In interphase cells, microtubules (MT) are long and form extended radial array. The length of individual MTs in living cells exhibits substantial stochastic fluctuations while the average length distribution in a cell remains nearly constant. We present a quantitative model that describes relation of the MT length and dynamics in the steady state in the cell using the minimal set of parameters (cell radius, tubulin concentration, critical concentration for plus end elongation, and the number of nucleation sites). The MT array is approximated as a radial system, where MT minus ends are associated with the nucleation sites on the centrosome, while plus ends grow and shorten. Dynamic instability of MT plus ends is approximated as a random walk process with boundary conditions and the behavior of MT array is quantified using diffusion and drift coefficients (Vorobjev et al., 1997, 1999). We show that establishment of the extended steady-state array could be accomplished solely by the limitation of the MT growth by the cell margin.

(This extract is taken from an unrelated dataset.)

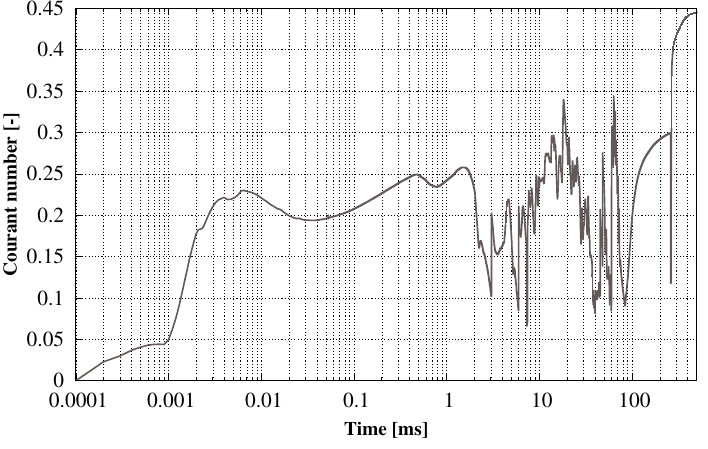
Figure 6. Courant-Friedrichs-Levy convergence condition plot during simulation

We determined for the cell radius, tubulin concentration, critical concentration for plus end elongation, and number of nucleation sites the reference point in the parameter space where plus ends of individual MT on average neither elongate nor shorten. In this case average length of MT is equal to the half of cell radius. When any parameter is shifted from its reference value MTs become longer or shorter and consequently acquire positive or negative drift of their ends. In the vicinity of reference point, change in any parameter has major effect on the MT length and rather small effect on the drift. When mean length of the MTs is close to the cell radius the drift of the free plus ends becomes substantial, resulting in processive growth of individual MTs in the internal cytoplasm accompanied by apparent stabilization of the plus ends at the cell margin. Under these conditions small changes in parameters have significant impact on the magnitude of drift. Experimental analysis of the MT plus ends dynamics in different cultured cells shows that in most cases plus ends display positive drift, which, in the framework of the presented model, is in agreement with the simultaneous presence of long MTs.